Collected data

# # #

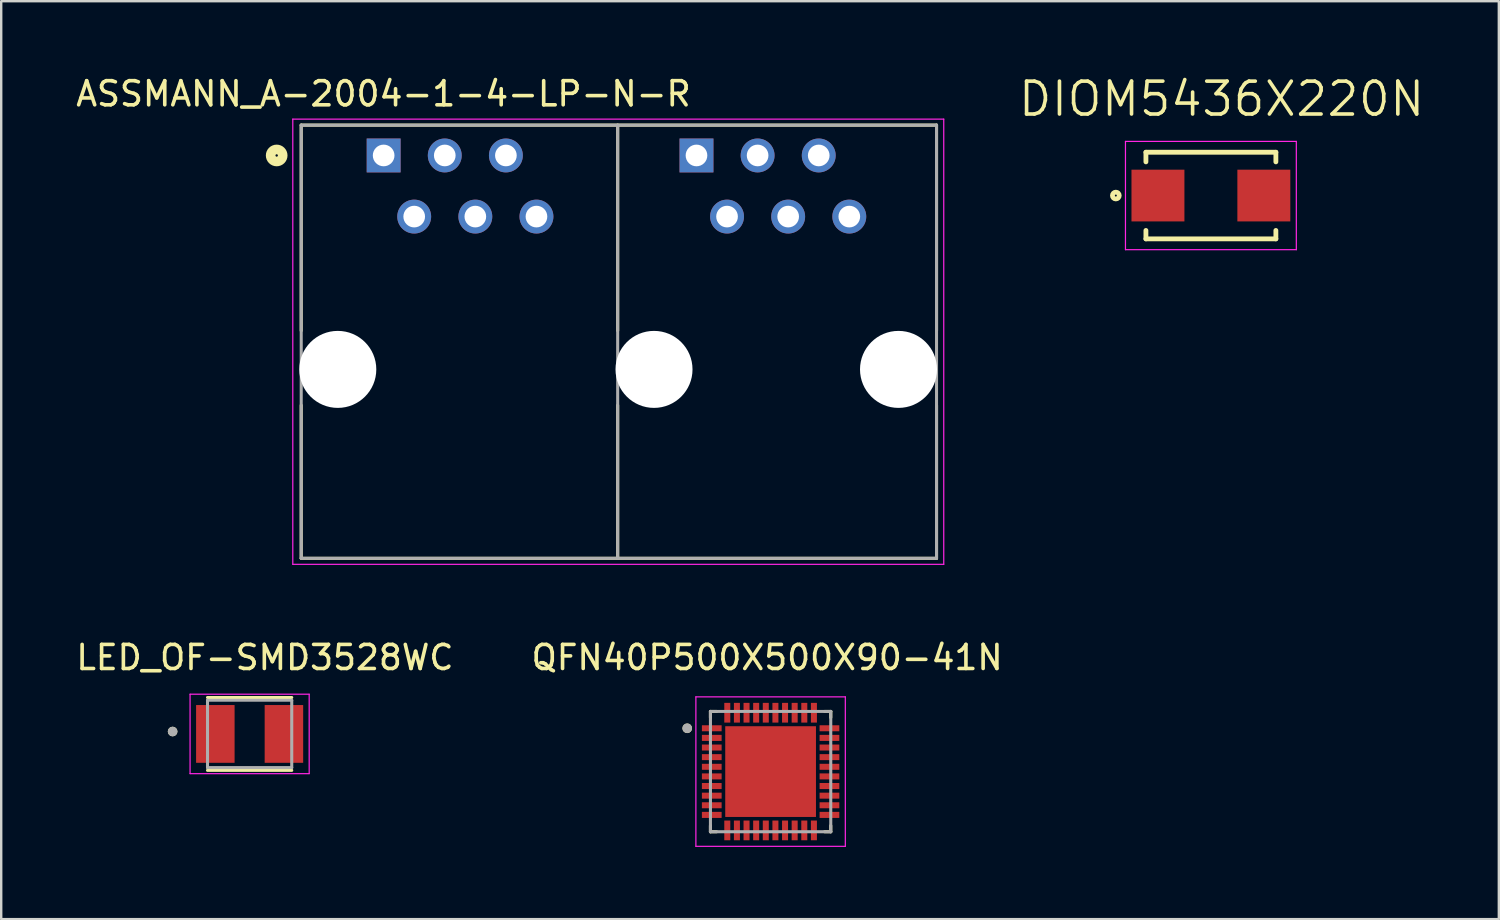
<source format=kicad_pcb>
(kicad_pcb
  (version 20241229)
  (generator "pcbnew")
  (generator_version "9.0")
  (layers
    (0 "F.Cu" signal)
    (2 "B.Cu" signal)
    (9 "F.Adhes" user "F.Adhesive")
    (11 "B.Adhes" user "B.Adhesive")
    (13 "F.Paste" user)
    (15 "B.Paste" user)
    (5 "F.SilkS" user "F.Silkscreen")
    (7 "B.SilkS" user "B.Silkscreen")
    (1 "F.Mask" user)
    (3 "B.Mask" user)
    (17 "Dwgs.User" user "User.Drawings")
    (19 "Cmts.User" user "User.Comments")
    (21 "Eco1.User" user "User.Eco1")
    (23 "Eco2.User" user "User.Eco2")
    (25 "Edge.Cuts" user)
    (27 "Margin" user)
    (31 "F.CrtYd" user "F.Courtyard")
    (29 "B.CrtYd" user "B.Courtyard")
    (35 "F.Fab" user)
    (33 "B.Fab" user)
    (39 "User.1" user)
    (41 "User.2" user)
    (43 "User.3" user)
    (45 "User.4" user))
  (footprint "LED_OF-SMD3528WC"
    (layer "F.Cu")
    (at 7.323 27.448)
    (property "Reference" "LED_OF-SMD3528WC" (at 0.635 -3.175 0) (layer "F.SilkS") (effects (font (size 1 1) (thickness 0.15))))
    (attr smd)
    (fp_line (start -1.75 -1.514) (end 1.75 -1.514) (stroke (width 0.127) (type solid)) (layer "F.SilkS"))
    (fp_line (start -1.75 1.514) (end 1.75 1.514) (stroke (width 0.127) (type solid)) (layer "F.SilkS"))
    (fp_circle (center -3.2 -0.1) (end -3.1 -0.1) (stroke (width 0.2) (type solid)) (fill no) (layer "F.SilkS"))
    (fp_line (start -2.475 -1.65) (end 2.475 -1.65) (stroke (width 0.05) (type solid)) (layer "F.CrtYd"))
    (fp_line (start -2.475 1.65) (end -2.475 -1.65) (stroke (width 0.05) (type solid)) (layer "F.CrtYd"))
    (fp_line (start 2.475 -1.65) (end 2.475 1.65) (stroke (width 0.05) (type solid)) (layer "F.CrtYd"))
    (fp_line (start 2.475 1.65) (end -2.475 1.65) (stroke (width 0.05) (type solid)) (layer "F.CrtYd"))
    (fp_line (start -1.75 -1.4) (end 1.75 -1.4) (stroke (width 0.127) (type solid)) (layer "F.Fab"))
    (fp_line (start -1.75 1.4) (end -1.75 -1.4) (stroke (width 0.127) (type solid)) (layer "F.Fab"))
    (fp_line (start 1.75 -1.4) (end 1.75 1.4) (stroke (width 0.127) (type solid)) (layer "F.Fab"))
    (fp_line (start 1.75 1.4) (end -1.75 1.4) (stroke (width 0.127) (type solid)) (layer "F.Fab"))
    (fp_circle (center -3.2 -0.1) (end -3.1 -0.1) (stroke (width 0.2) (type solid)) (fill no) (layer "F.Fab"))
    (pad "1" smd rect (at -1.425 0) (size 1.6 2.4) (layers "F.Cu" "F.Mask" "F.Paste"))
    (pad "2" smd rect (at 1.425 0) (size 1.6 2.4) (layers "F.Cu" "F.Mask" "F.Paste")))
  (footprint "ASSMANN_A-2004-1-4-LP-N-R"
    (layer "F.Cu")
    (at 16.067 12.3)
    (property "Reference" "ASSMANN_A-2004-1-4-LP-N-R" (at -3.181 -11.451 0) (layer "F.SilkS") (effects (font (size 1.002 1.002) (thickness 0.15))))
    (attr through_hole)
    (fp_line (start -6.6 -10.15) (end 19.8 -10.15) (stroke (width 0.127) (type solid)) (layer "F.SilkS"))
    (fp_line (start -6.6 -1.61) (end -6.6 -10.15) (stroke (width 0.127) (type solid)) (layer "F.SilkS"))
    (fp_line (start -6.6 7.85) (end -6.6 1.49) (stroke (width 0.127) (type solid)) (layer "F.SilkS"))
    (fp_line (start 6.55 -10.15) (end 6.55 -1.61) (stroke (width 0.127) (type solid)) (layer "F.SilkS"))
    (fp_line (start 6.55 1.49) (end 6.55 7.85) (stroke (width 0.127) (type solid)) (layer "F.SilkS"))
    (fp_line (start 19.8 -1.61) (end 19.8 -10.15) (stroke (width 0.127) (type solid)) (layer "F.SilkS"))
    (fp_line (start 19.8 7.85) (end -6.6 7.85) (stroke (width 0.127) (type solid)) (layer "F.SilkS"))
    (fp_line (start 19.8 7.85) (end 19.8 1.49) (stroke (width 0.127) (type solid)) (layer "F.SilkS"))
    (fp_circle (center -7.62 -8.89) (end -7.57 -8.89) (stroke (width 0.4) (type solid)) (fill no) (layer "F.SilkS"))
    (fp_line (start -6.95 -10.4) (end 20.1 -10.4) (stroke (width 0.05) (type solid)) (layer "F.CrtYd"))
    (fp_line (start -6.95 8.1) (end -6.95 -10.4) (stroke (width 0.05) (type solid)) (layer "F.CrtYd"))
    (fp_line (start 20.1 8.1) (end -6.95 8.1) (stroke (width 0.05) (type solid)) (layer "F.CrtYd"))
    (fp_line (start 20.1 8.1) (end 20.1 -10.4) (stroke (width 0.05) (type solid)) (layer "F.CrtYd"))
    (fp_line (start -6.6 -10.15) (end 19.8 -10.15) (stroke (width 0.127) (type solid)) (layer "F.Fab"))
    (fp_line (start -6.6 7.85) (end -6.6 -10.15) (stroke (width 0.127) (type solid)) (layer "F.Fab"))
    (fp_line (start 6.55 -10.15) (end 6.55 7.85) (stroke (width 0.127) (type solid)) (layer "F.Fab"))
    (fp_line (start 19.8 7.85) (end -6.6 7.85) (stroke (width 0.127) (type solid)) (layer "F.Fab"))
    (fp_line (start 19.8 7.85) (end 19.8 -10.15) (stroke (width 0.127) (type solid)) (layer "F.Fab"))
    (pad "" np_thru_hole circle (at -5.08 0) (size 3.2 3.2) (drill 3.2) (layers "*.Cu" "*.Mask"))
    (pad "" np_thru_hole circle (at 8.06 0) (size 3.2 3.2) (drill 3.2) (layers "*.Cu" "*.Mask"))
    (pad "" np_thru_hole circle (at 18.22 0) (size 3.2 3.2) (drill 3.2) (layers "*.Cu" "*.Mask"))
    (pad "1" thru_hole rect (at -3.175 -8.89) (size 1.408 1.408) (drill 0.9) (layers "*.Cu" "*.Mask"))
    (pad "1" thru_hole rect (at 9.825 -8.89) (size 1.408 1.408) (drill 0.9) (layers "*.Cu" "*.Mask"))
    (pad "2" thru_hole circle (at -1.905 -6.35) (size 1.408 1.408) (drill 0.9) (layers "*.Cu" "*.Mask"))
    (pad "2" thru_hole circle (at 11.095 -6.35) (size 1.408 1.408) (drill 0.9) (layers "*.Cu" "*.Mask"))
    (pad "3" thru_hole circle (at -0.635 -8.89) (size 1.408 1.408) (drill 0.9) (layers "*.Cu" "*.Mask"))
    (pad "3" thru_hole circle (at 12.365 -8.89) (size 1.408 1.408) (drill 0.9) (layers "*.Cu" "*.Mask"))
    (pad "4" thru_hole circle (at 0.635 -6.35) (size 1.408 1.408) (drill 0.9) (layers "*.Cu" "*.Mask"))
    (pad "4" thru_hole circle (at 13.635 -6.35) (size 1.408 1.408) (drill 0.9) (layers "*.Cu" "*.Mask"))
    (pad "5" thru_hole circle (at 1.905 -8.89) (size 1.408 1.408) (drill 0.9) (layers "*.Cu" "*.Mask"))
    (pad "5" thru_hole circle (at 14.905 -8.89) (size 1.408 1.408) (drill 0.9) (layers "*.Cu" "*.Mask"))
    (pad "6" thru_hole circle (at 3.175 -6.35) (size 1.408 1.408) (drill 0.9) (layers "*.Cu" "*.Mask"))
    (pad "6" thru_hole circle (at 16.175 -6.35) (size 1.408 1.408) (drill 0.9) (layers "*.Cu" "*.Mask")))
  (footprint "QFN40P500X500X90-41N"
    (layer "F.Cu")
    (at 28.972 29.013)
    (property "Reference" "QFN40P500X500X90-41N" (at -0.145 -4.74 0) (layer "F.SilkS") (effects (font (size 1 1) (thickness 0.15))))
    (attr through_hole)
    (fp_line (start -2.5 -2.5) (end -2.5 -2.245) (stroke (width 0.127) (type solid)) (layer "F.SilkS"))
    (fp_line (start -2.5 -2.5) (end -2.245 -2.5) (stroke (width 0.127) (type solid)) (layer "F.SilkS"))
    (fp_line (start -2.5 2.5) (end -2.5 2.245) (stroke (width 0.127) (type solid)) (layer "F.SilkS"))
    (fp_line (start -2.5 2.5) (end -2.245 2.5) (stroke (width 0.127) (type solid)) (layer "F.SilkS"))
    (fp_line (start 2.5 -2.5) (end 2.245 -2.5) (stroke (width 0.127) (type solid)) (layer "F.SilkS"))
    (fp_line (start 2.5 -2.5) (end 2.5 -2.245) (stroke (width 0.127) (type solid)) (layer "F.SilkS"))
    (fp_line (start 2.5 2.5) (end 2.245 2.5) (stroke (width 0.127) (type solid)) (layer "F.SilkS"))
    (fp_line (start 2.5 2.5) (end 2.5 2.245) (stroke (width 0.127) (type solid)) (layer "F.SilkS"))
    (fp_circle (center -3.465 -1.8) (end -3.365 -1.8) (stroke (width 0.2) (type solid)) (fill no) (layer "F.SilkS"))
    (fp_poly (pts (xy -1.19 -1.19) (xy 1.19 -1.19) (xy 1.19 1.19) (xy -1.19 1.19)) (stroke (width 0.01) (type solid)) (fill yes) (layer "F.Paste"))
    (fp_line (start -3.105 -3.105) (end 3.105 -3.105) (stroke (width 0.05) (type solid)) (layer "F.CrtYd"))
    (fp_line (start -3.105 3.105) (end -3.105 -3.105) (stroke (width 0.05) (type solid)) (layer "F.CrtYd"))
    (fp_line (start -3.105 3.105) (end 3.105 3.105) (stroke (width 0.05) (type solid)) (layer "F.CrtYd"))
    (fp_line (start 3.105 3.105) (end 3.105 -3.105) (stroke (width 0.05) (type solid)) (layer "F.CrtYd"))
    (fp_line (start -2.5 2.5) (end -2.5 -2.5) (stroke (width 0.127) (type solid)) (layer "F.Fab"))
    (fp_line (start 2.5 -2.5) (end -2.5 -2.5) (stroke (width 0.127) (type solid)) (layer "F.Fab"))
    (fp_line (start 2.5 2.5) (end -2.5 2.5) (stroke (width 0.127) (type solid)) (layer "F.Fab"))
    (fp_line (start 2.5 2.5) (end 2.5 -2.5) (stroke (width 0.127) (type solid)) (layer "F.Fab"))
    (fp_circle (center -3.465 -1.8) (end -3.365 -1.8) (stroke (width 0.2) (type solid)) (fill no) (layer "F.Fab"))
    (pad "1" smd roundrect (at -2.445 -1.8) (size 0.82 0.25) (layers "F.Cu" "F.Mask" "F.Paste") (roundrect_rratio 0.03))
    (pad "2" smd roundrect (at -2.445 -1.4) (size 0.82 0.25) (layers "F.Cu" "F.Mask" "F.Paste") (roundrect_rratio 0.03))
    (pad "3" smd roundrect (at -2.445 -1) (size 0.82 0.25) (layers "F.Cu" "F.Mask" "F.Paste") (roundrect_rratio 0.03))
    (pad "4" smd roundrect (at -2.445 -0.6) (size 0.82 0.25) (layers "F.Cu" "F.Mask" "F.Paste") (roundrect_rratio 0.03))
    (pad "5" smd roundrect (at -2.445 -0.2) (size 0.82 0.25) (layers "F.Cu" "F.Mask" "F.Paste") (roundrect_rratio 0.03))
    (pad "6" smd roundrect (at -2.445 0.2) (size 0.82 0.25) (layers "F.Cu" "F.Mask" "F.Paste") (roundrect_rratio 0.03))
    (pad "7" smd roundrect (at -2.445 0.6) (size 0.82 0.25) (layers "F.Cu" "F.Mask" "F.Paste") (roundrect_rratio 0.03))
    (pad "8" smd roundrect (at -2.445 1) (size 0.82 0.25) (layers "F.Cu" "F.Mask" "F.Paste") (roundrect_rratio 0.03))
    (pad "9" smd roundrect (at -2.445 1.4) (size 0.82 0.25) (layers "F.Cu" "F.Mask" "F.Paste") (roundrect_rratio 0.03))
    (pad "10" smd roundrect (at -2.445 1.8) (size 0.82 0.25) (layers "F.Cu" "F.Mask" "F.Paste") (roundrect_rratio 0.03))
    (pad "11" smd roundrect (at -1.8 2.445 90) (size 0.82 0.25) (layers "F.Cu" "F.Mask" "F.Paste") (roundrect_rratio 0.03))
    (pad "12" smd roundrect (at -1.4 2.445 90) (size 0.82 0.25) (layers "F.Cu" "F.Mask" "F.Paste") (roundrect_rratio 0.03))
    (pad "13" smd roundrect (at -1 2.445 90) (size 0.82 0.25) (layers "F.Cu" "F.Mask" "F.Paste") (roundrect_rratio 0.03))
    (pad "14" smd roundrect (at -0.6 2.445 90) (size 0.82 0.25) (layers "F.Cu" "F.Mask" "F.Paste") (roundrect_rratio 0.03))
    (pad "15" smd roundrect (at -0.2 2.445 90) (size 0.82 0.25) (layers "F.Cu" "F.Mask" "F.Paste") (roundrect_rratio 0.03))
    (pad "16" smd roundrect (at 0.2 2.445 90) (size 0.82 0.25) (layers "F.Cu" "F.Mask" "F.Paste") (roundrect_rratio 0.03))
    (pad "17" smd roundrect (at 0.6 2.445 90) (size 0.82 0.25) (layers "F.Cu" "F.Mask" "F.Paste") (roundrect_rratio 0.03))
    (pad "18" smd roundrect (at 1 2.445 90) (size 0.82 0.25) (layers "F.Cu" "F.Mask" "F.Paste") (roundrect_rratio 0.03))
    (pad "19" smd roundrect (at 1.4 2.445 90) (size 0.82 0.25) (layers "F.Cu" "F.Mask" "F.Paste") (roundrect_rratio 0.03))
    (pad "20" smd roundrect (at 1.8 2.445 90) (size 0.82 0.25) (layers "F.Cu" "F.Mask" "F.Paste") (roundrect_rratio 0.03))
    (pad "21" smd roundrect (at 2.445 1.8) (size 0.82 0.25) (layers "F.Cu" "F.Mask" "F.Paste") (roundrect_rratio 0.03))
    (pad "22" smd roundrect (at 2.445 1.4) (size 0.82 0.25) (layers "F.Cu" "F.Mask" "F.Paste") (roundrect_rratio 0.03))
    (pad "23" smd roundrect (at 2.445 1) (size 0.82 0.25) (layers "F.Cu" "F.Mask" "F.Paste") (roundrect_rratio 0.03))
    (pad "24" smd roundrect (at 2.445 0.6) (size 0.82 0.25) (layers "F.Cu" "F.Mask" "F.Paste") (roundrect_rratio 0.03))
    (pad "25" smd roundrect (at 2.445 0.2) (size 0.82 0.25) (layers "F.Cu" "F.Mask" "F.Paste") (roundrect_rratio 0.03))
    (pad "26" smd roundrect (at 2.445 -0.2) (size 0.82 0.25) (layers "F.Cu" "F.Mask" "F.Paste") (roundrect_rratio 0.03))
    (pad "27" smd roundrect (at 2.445 -0.6) (size 0.82 0.25) (layers "F.Cu" "F.Mask" "F.Paste") (roundrect_rratio 0.03))
    (pad "28" smd roundrect (at 2.445 -1) (size 0.82 0.25) (layers "F.Cu" "F.Mask" "F.Paste") (roundrect_rratio 0.03))
    (pad "29" smd roundrect (at 2.445 -1.4) (size 0.82 0.25) (layers "F.Cu" "F.Mask" "F.Paste") (roundrect_rratio 0.03))
    (pad "30" smd roundrect (at 2.445 -1.8) (size 0.82 0.25) (layers "F.Cu" "F.Mask" "F.Paste") (roundrect_rratio 0.03))
    (pad "31" smd roundrect (at 1.8 -2.445 90) (size 0.82 0.25) (layers "F.Cu" "F.Mask" "F.Paste") (roundrect_rratio 0.03))
    (pad "32" smd roundrect (at 1.4 -2.445 90) (size 0.82 0.25) (layers "F.Cu" "F.Mask" "F.Paste") (roundrect_rratio 0.03))
    (pad "33" smd roundrect (at 1 -2.445 90) (size 0.82 0.25) (layers "F.Cu" "F.Mask" "F.Paste") (roundrect_rratio 0.03))
    (pad "34" smd roundrect (at 0.6 -2.445 90) (size 0.82 0.25) (layers "F.Cu" "F.Mask" "F.Paste") (roundrect_rratio 0.03))
    (pad "35" smd roundrect (at 0.2 -2.445 90) (size 0.82 0.25) (layers "F.Cu" "F.Mask" "F.Paste") (roundrect_rratio 0.03))
    (pad "36" smd roundrect (at -0.2 -2.445 90) (size 0.82 0.25) (layers "F.Cu" "F.Mask" "F.Paste") (roundrect_rratio 0.03))
    (pad "37" smd roundrect (at -0.6 -2.445 90) (size 0.82 0.25) (layers "F.Cu" "F.Mask" "F.Paste") (roundrect_rratio 0.03))
    (pad "38" smd roundrect (at -1 -2.445 90) (size 0.82 0.25) (layers "F.Cu" "F.Mask" "F.Paste") (roundrect_rratio 0.03))
    (pad "39" smd roundrect (at -1.4 -2.445 90) (size 0.82 0.25) (layers "F.Cu" "F.Mask" "F.Paste") (roundrect_rratio 0.03))
    (pad "40" smd roundrect (at -1.8 -2.445 90) (size 0.82 0.25) (layers "F.Cu" "F.Mask" "F.Paste") (roundrect_rratio 0.03))
    (pad "41" smd rect (at 0 0) (size 3.77 3.77) (layers "F.Cu" "F.Mask")))
  (footprint "DIOM5436X220N"
    (layer "F.Cu")
    (at 47.268 5.076)
    (property "Reference" "DIOM5436X220N" (at 0.445 -4.013 0) (layer "F.SilkS") (effects (font (size 1.367 1.367) (thickness 0.15))))
    (attr through_hole)
    (fp_line (start -2.7 -1.8) (end -2.7 -1.4) (stroke (width 0.2) (type solid)) (layer "F.SilkS"))
    (fp_line (start -2.7 -1.8) (end 2.7 -1.8) (stroke (width 0.2) (type solid)) (layer "F.SilkS"))
    (fp_line (start -2.7 1.8) (end -2.7 1.45) (stroke (width 0.2) (type solid)) (layer "F.SilkS"))
    (fp_line (start -2.7 1.8) (end 2.7 1.8) (stroke (width 0.2) (type solid)) (layer "F.SilkS"))
    (fp_line (start 2.7 -1.8) (end 2.7 -1.4) (stroke (width 0.2) (type solid)) (layer "F.SilkS"))
    (fp_line (start 2.7 1.8) (end 2.7 1.45) (stroke (width 0.2) (type solid)) (layer "F.SilkS"))
    (fp_circle (center -3.95 0) (end -3.809 0) (stroke (width 0.2) (type solid)) (fill no) (layer "F.SilkS"))
    (fp_line (start -3.55 -2.25) (end 3.55 -2.25) (stroke (width 0.05) (type solid)) (layer "F.CrtYd"))
    (fp_line (start -3.55 2.25) (end -3.55 -2.25) (stroke (width 0.05) (type solid)) (layer "F.CrtYd"))
    (fp_line (start 3.55 -2.25) (end 3.55 2.25) (stroke (width 0.05) (type solid)) (layer "F.CrtYd"))
    (fp_line (start 3.55 2.25) (end -3.55 2.25) (stroke (width 0.05) (type solid)) (layer "F.CrtYd"))
    (pad "A" smd rect (at 2.2 0) (size 2.2 2.15) (layers "F.Cu" "F.Mask" "F.Paste"))
    (pad "C" smd rect (at -2.2 0) (size 2.2 2.15) (layers "F.Cu" "F.Mask" "F.Paste")))
  (gr_rect
    (start -3 -3)
    (end 59.233 35.143)
    (stroke (width 0.1) (type default))
    (fill no)
    (layer "Edge.Cuts")))
</source>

# # #

In the data above, find the line with "(version 20241229)" and the line with "(fp_line (start -1.75 1.514)". Retype both, plus every line between them, exactly.

## TASK OUTPUT
  (version 20241229)
  (generator "pcbnew")
  (generator_version "9.0")
  (layers
    (0 "F.Cu" signal)
    (2 "B.Cu" signal)
    (9 "F.Adhes" user "F.Adhesive")
    (11 "B.Adhes" user "B.Adhesive")
    (13 "F.Paste" user)
    (15 "B.Paste" user)
    (5 "F.SilkS" user "F.Silkscreen")
    (7 "B.SilkS" user "B.Silkscreen")
    (1 "F.Mask" user)
    (3 "B.Mask" user)
    (17 "Dwgs.User" user "User.Drawings")
    (19 "Cmts.User" user "User.Comments")
    (21 "Eco1.User" user "User.Eco1")
    (23 "Eco2.User" user "User.Eco2")
    (25 "Edge.Cuts" user)
    (27 "Margin" user)
    (31 "F.CrtYd" user "F.Courtyard")
    (29 "B.CrtYd" user "B.Courtyard")
    (35 "F.Fab" user)
    (33 "B.Fab" user)
    (39 "User.1" user)
    (41 "User.2" user)
    (43 "User.3" user)
    (45 "User.4" user))
  (footprint "LED_OF-SMD3528WC"
    (layer "F.Cu")
    (at 7.323 27.448)
    (property "Reference" "LED_OF-SMD3528WC" (at 0.635 -3.175 0) (layer "F.SilkS") (effects (font (size 1 1) (thickness 0.15))))
    (attr smd)
    (fp_line (start -1.75 -1.514) (end 1.75 -1.514) (stroke (width 0.127) (type solid)) (layer "F.SilkS"))
    (fp_line (start -1.75 1.514) (end 1.75 1.514) (stroke (width 0.127) (type solid)) (layer "F.SilkS"))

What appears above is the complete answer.